The academy is now urging states and local municipalities to pass laws requiring all pools to have these fences. In fact, 69% of children younger than 5 who drowned were not expected to be at or in the pool at the time, according to the Consumer Product Safety Commission.
Bennett says she wished she had put up a pool fence. “We could’ve done more.”
Remove toys from pools after play
Bennett wonders whether her son was reaching for a toy in the pool and fell in.
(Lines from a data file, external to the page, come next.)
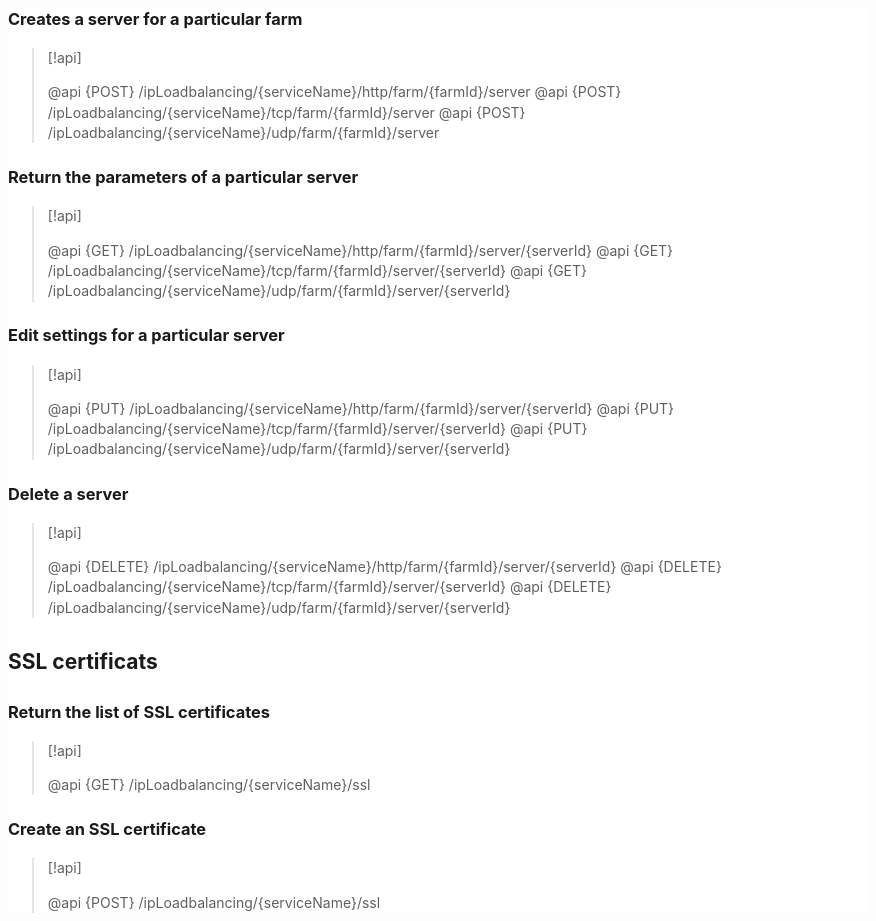 ### Creates a server for a particular farm

> [!api]
>
> @api {POST} /ipLoadbalancing/{serviceName}/http/farm/{farmId}/server
> @api {POST} /ipLoadbalancing/{serviceName}/tcp/farm/{farmId}/server
> @api {POST} /ipLoadbalancing/{serviceName}/udp/farm/{farmId}/server
> 

### Return the parameters of a particular server

> [!api]
>
> @api {GET} /ipLoadbalancing/{serviceName}/http/farm/{farmId}/server/{serverId}
> @api {GET} /ipLoadbalancing/{serviceName}/tcp/farm/{farmId}/server/{serverId}
> @api {GET} /ipLoadbalancing/{serviceName}/udp/farm/{farmId}/server/{serverId}
> 

### Edit settings for a particular server

> [!api]
>
> @api {PUT} /ipLoadbalancing/{serviceName}/http/farm/{farmId}/server/{serverId}
> @api {PUT} /ipLoadbalancing/{serviceName}/tcp/farm/{farmId}/server/{serverId}
> @api {PUT} /ipLoadbalancing/{serviceName}/udp/farm/{farmId}/server/{serverId}
> 

### Delete a server

> [!api]
>
> @api {DELETE} /ipLoadbalancing/{serviceName}/http/farm/{farmId}/server/{serverId}
> @api {DELETE} /ipLoadbalancing/{serviceName}/tcp/farm/{farmId}/server/{serverId}
> @api {DELETE} /ipLoadbalancing/{serviceName}/udp/farm/{farmId}/server/{serverId}
> 

## SSL certificats

### Return the list of SSL certificates

> [!api]
>
> @api {GET} /ipLoadbalancing/{serviceName}/ssl
> 

### Create an SSL certificate

> [!api]
>
> @api {POST} /ipLoadbalancing/{serviceName}/ssl
> 
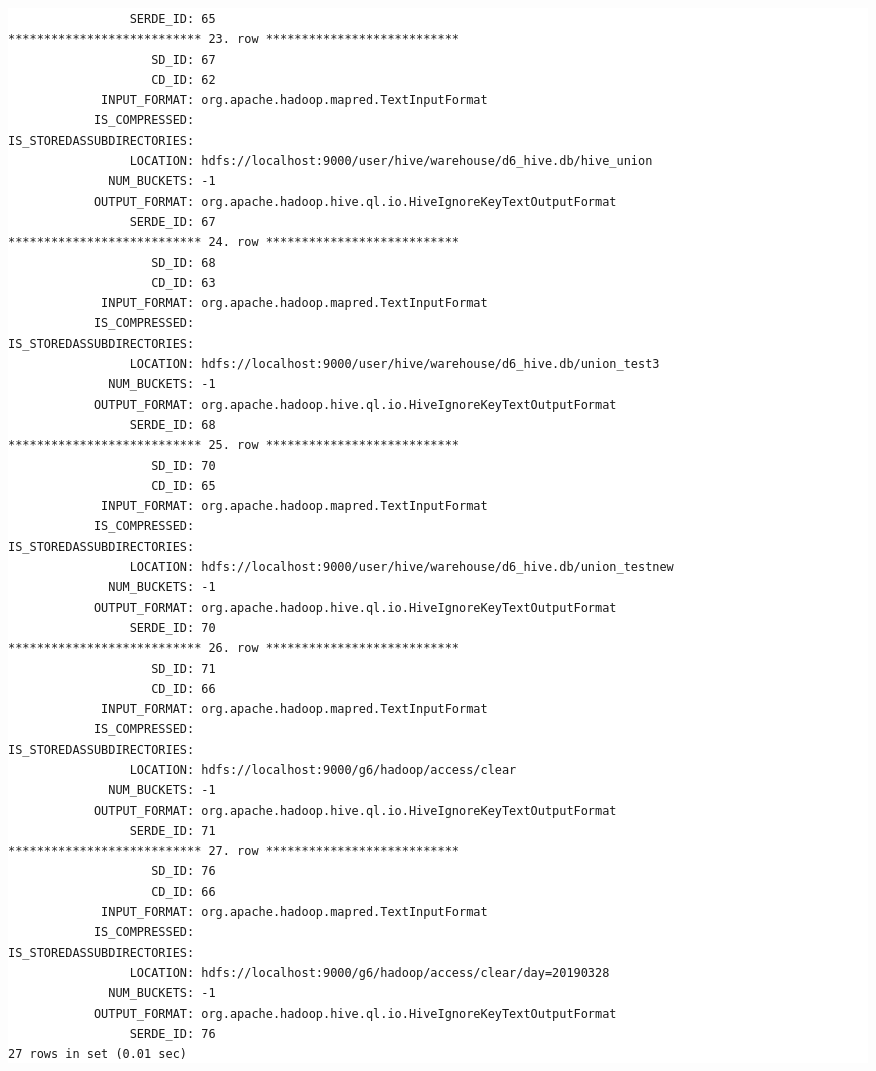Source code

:                      SERDE_ID: 65
    *************************** 23. row ***************************
                        SD_ID: 67
                        CD_ID: 62
                 INPUT_FORMAT: org.apache.hadoop.mapred.TextInputFormat
                IS_COMPRESSED:  
    IS_STOREDASSUBDIRECTORIES:  
                     LOCATION: hdfs://localhost:9000/user/hive/warehouse/d6_hive.db/hive_union
                  NUM_BUCKETS: -1
                OUTPUT_FORMAT: org.apache.hadoop.hive.ql.io.HiveIgnoreKeyTextOutputFormat
                     SERDE_ID: 67
    *************************** 24. row ***************************
                        SD_ID: 68
                        CD_ID: 63
                 INPUT_FORMAT: org.apache.hadoop.mapred.TextInputFormat
                IS_COMPRESSED:  
    IS_STOREDASSUBDIRECTORIES:  
                     LOCATION: hdfs://localhost:9000/user/hive/warehouse/d6_hive.db/union_test3
                  NUM_BUCKETS: -1
                OUTPUT_FORMAT: org.apache.hadoop.hive.ql.io.HiveIgnoreKeyTextOutputFormat
                     SERDE_ID: 68
    *************************** 25. row ***************************
                        SD_ID: 70
                        CD_ID: 65
                 INPUT_FORMAT: org.apache.hadoop.mapred.TextInputFormat
                IS_COMPRESSED:  
    IS_STOREDASSUBDIRECTORIES:  
                     LOCATION: hdfs://localhost:9000/user/hive/warehouse/d6_hive.db/union_testnew
                  NUM_BUCKETS: -1
                OUTPUT_FORMAT: org.apache.hadoop.hive.ql.io.HiveIgnoreKeyTextOutputFormat
                     SERDE_ID: 70
    *************************** 26. row ***************************
                        SD_ID: 71
                        CD_ID: 66
                 INPUT_FORMAT: org.apache.hadoop.mapred.TextInputFormat
                IS_COMPRESSED:  
    IS_STOREDASSUBDIRECTORIES:  
                     LOCATION: hdfs://localhost:9000/g6/hadoop/access/clear
                  NUM_BUCKETS: -1
                OUTPUT_FORMAT: org.apache.hadoop.hive.ql.io.HiveIgnoreKeyTextOutputFormat
                     SERDE_ID: 71
    *************************** 27. row ***************************
                        SD_ID: 76
                        CD_ID: 66
                 INPUT_FORMAT: org.apache.hadoop.mapred.TextInputFormat
                IS_COMPRESSED:  
    IS_STOREDASSUBDIRECTORIES:  
                     LOCATION: hdfs://localhost:9000/g6/hadoop/access/clear/day=20190328
                  NUM_BUCKETS: -1
                OUTPUT_FORMAT: org.apache.hadoop.hive.ql.io.HiveIgnoreKeyTextOutputFormat
                     SERDE_ID: 76
    27 rows in set (0.01 sec)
The group Water Safety USA, a consortium of nonprofits and governmental agencies, recommends that all toys be removed from bodies of water when they’re not being played with.
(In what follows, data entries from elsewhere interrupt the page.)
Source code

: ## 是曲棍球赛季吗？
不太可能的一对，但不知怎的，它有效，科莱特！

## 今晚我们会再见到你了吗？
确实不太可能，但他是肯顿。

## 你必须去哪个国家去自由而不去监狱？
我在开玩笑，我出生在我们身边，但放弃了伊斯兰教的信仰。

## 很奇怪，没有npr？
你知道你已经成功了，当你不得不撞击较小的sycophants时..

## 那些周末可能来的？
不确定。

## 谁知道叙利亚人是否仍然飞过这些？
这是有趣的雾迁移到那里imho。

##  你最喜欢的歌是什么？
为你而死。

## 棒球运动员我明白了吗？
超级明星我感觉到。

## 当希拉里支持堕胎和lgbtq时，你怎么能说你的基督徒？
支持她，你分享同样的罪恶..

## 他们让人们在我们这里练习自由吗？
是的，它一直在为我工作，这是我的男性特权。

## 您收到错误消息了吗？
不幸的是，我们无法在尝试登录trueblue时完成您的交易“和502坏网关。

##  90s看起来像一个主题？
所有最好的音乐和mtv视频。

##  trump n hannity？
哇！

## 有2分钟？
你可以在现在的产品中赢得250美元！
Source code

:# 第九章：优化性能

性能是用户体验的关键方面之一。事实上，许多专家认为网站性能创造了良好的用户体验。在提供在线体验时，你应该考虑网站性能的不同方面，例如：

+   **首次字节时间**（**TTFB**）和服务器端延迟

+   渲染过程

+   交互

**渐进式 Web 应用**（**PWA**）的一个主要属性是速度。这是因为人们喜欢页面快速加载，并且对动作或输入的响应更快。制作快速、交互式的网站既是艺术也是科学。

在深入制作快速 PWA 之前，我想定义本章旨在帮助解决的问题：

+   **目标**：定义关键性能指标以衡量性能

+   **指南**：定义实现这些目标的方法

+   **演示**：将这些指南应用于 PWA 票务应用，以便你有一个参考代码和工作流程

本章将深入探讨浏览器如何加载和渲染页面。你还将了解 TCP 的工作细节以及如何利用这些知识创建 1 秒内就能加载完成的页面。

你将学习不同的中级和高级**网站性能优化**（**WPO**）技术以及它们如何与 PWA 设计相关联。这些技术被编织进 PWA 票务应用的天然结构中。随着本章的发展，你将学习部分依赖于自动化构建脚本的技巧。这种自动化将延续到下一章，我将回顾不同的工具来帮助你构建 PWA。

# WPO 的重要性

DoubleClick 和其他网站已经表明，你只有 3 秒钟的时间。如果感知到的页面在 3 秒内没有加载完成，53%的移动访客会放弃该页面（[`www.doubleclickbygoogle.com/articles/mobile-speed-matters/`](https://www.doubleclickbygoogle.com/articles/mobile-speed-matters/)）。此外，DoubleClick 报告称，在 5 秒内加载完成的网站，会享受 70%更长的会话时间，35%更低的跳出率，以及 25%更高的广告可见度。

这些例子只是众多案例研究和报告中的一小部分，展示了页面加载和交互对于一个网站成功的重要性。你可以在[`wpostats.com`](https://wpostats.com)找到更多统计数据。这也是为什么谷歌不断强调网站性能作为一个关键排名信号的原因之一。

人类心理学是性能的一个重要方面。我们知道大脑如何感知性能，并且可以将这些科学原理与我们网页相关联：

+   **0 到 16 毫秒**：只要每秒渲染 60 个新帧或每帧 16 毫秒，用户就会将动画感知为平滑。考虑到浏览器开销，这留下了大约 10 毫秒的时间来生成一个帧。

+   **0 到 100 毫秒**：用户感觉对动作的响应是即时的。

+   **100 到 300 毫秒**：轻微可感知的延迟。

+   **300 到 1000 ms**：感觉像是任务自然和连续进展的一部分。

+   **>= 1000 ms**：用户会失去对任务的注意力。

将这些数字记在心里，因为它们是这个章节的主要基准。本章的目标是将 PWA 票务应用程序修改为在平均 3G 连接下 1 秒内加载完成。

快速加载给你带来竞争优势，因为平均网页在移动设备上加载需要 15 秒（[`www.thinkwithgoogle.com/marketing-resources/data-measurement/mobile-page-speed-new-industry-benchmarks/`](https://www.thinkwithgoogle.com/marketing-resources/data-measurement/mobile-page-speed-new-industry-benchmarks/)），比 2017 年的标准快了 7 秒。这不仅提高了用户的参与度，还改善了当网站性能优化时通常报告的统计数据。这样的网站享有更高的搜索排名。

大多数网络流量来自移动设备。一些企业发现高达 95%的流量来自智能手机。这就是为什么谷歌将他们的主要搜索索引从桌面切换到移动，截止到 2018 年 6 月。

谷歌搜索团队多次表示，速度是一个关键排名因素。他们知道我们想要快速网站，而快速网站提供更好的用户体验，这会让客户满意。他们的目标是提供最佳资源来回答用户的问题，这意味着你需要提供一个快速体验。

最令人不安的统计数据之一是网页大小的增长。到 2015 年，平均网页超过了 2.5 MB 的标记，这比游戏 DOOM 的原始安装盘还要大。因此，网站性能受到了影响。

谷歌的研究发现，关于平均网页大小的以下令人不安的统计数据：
Parents, caregivers, older children and pool owners should learn CPR
Immediate resuscitation, even before the arrival of EMS personnel, “is the most effective means to improve outcomes in the event of a drowning incident,” the American Academy of Pediatrics says.
Learn swimming survival skills
Bennett says she enrolled Jackson in traditional parent-child swim lessons, but the training didn’t include key survival skills like how to roll onto the back and float.
The American Academy of Pediatrics recommends swim lessons for many children starting at age 1. The decision to start water-survival skills training or swim lessons at an early age “must be individualized on the basis of the child’s frequency of exposure to water, emotional maturity, physical and cognitive limitations and health concerns related to swimming pools.”
The academy says a swim program must ensure that children have basic water safety skills and give them respect for the water.
Children should learn how to tread water, float and stay by the shore or the side of the pool.
A study in the journal JAMA Pediatrics and Adolescent Medicine found formal swimming lessons reduced the likelihood of childhood drowning by 88%.
Wear a life jacket
The pediatrics group recommends that children always wear life jackets when boating or near bodies of water, including nonswimmers and children who know how to swim. More than two-thirds of all boating fatalities are from drownings, and 90% of those drowning victims were not wearing life jackets, according to the BoatUS Foundation.
Beware of pool drains
Teach your children never to play or swim near drains or suction outlets. The nonprofit Safe Kids Worldwide says there are serious dangers to drain entanglement and entrapment.
Spreading Jackson’s legacy
Bennett has made it her mission to spread the message of water safety. She lectures about what happened to her son. She’s created a pamphlet of swim safety tips now given out to families when babies are born at HCA Houston Healthcare, her employer. And she established a national parents’ group, Parents Preventing Childhood Drowning, to spread the word.
She hopes everyone will take these precautions in the name of her son, Jackson, who would’ve been 4½ this summer.
“I’ve already lost a part of my heart. We thought he was so special. There was just something about him. I thought he was going to be really important some day. This is how he’s going to be important: me speaking out.”